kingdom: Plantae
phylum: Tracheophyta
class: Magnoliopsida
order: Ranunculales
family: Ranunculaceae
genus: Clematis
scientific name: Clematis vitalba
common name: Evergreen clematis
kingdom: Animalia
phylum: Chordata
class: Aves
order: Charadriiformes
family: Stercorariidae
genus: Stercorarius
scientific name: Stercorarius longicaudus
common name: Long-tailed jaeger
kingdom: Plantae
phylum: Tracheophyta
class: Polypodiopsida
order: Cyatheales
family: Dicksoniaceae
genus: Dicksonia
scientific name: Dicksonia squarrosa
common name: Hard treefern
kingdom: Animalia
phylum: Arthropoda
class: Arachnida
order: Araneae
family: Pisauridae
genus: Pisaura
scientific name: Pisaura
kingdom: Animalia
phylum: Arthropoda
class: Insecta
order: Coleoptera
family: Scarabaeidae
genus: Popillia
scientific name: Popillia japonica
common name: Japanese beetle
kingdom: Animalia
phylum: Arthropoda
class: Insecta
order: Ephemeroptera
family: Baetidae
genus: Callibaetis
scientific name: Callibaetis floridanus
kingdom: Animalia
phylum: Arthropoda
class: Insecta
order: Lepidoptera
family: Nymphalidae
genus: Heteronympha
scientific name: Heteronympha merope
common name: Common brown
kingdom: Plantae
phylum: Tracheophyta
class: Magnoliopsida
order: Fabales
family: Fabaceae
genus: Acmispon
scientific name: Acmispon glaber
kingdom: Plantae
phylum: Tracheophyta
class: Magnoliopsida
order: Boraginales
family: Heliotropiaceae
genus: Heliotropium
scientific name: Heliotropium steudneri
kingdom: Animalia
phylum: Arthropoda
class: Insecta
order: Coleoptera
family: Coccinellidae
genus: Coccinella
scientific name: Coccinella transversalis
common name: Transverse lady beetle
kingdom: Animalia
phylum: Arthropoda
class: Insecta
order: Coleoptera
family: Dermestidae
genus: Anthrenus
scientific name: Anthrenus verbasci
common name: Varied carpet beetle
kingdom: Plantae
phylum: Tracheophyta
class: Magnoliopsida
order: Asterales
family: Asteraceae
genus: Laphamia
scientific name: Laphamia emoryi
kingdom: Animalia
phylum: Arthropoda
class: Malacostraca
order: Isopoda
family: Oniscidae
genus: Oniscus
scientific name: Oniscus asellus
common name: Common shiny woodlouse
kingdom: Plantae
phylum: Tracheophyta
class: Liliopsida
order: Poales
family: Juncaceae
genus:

---*---

# Task requirements:
Collect every line in the records above that contains the word "beetle", and copy each one out in full.

# Result:
common name: Japanese beetle
common name: Transverse lady beetle
common name: Varied carpet beetle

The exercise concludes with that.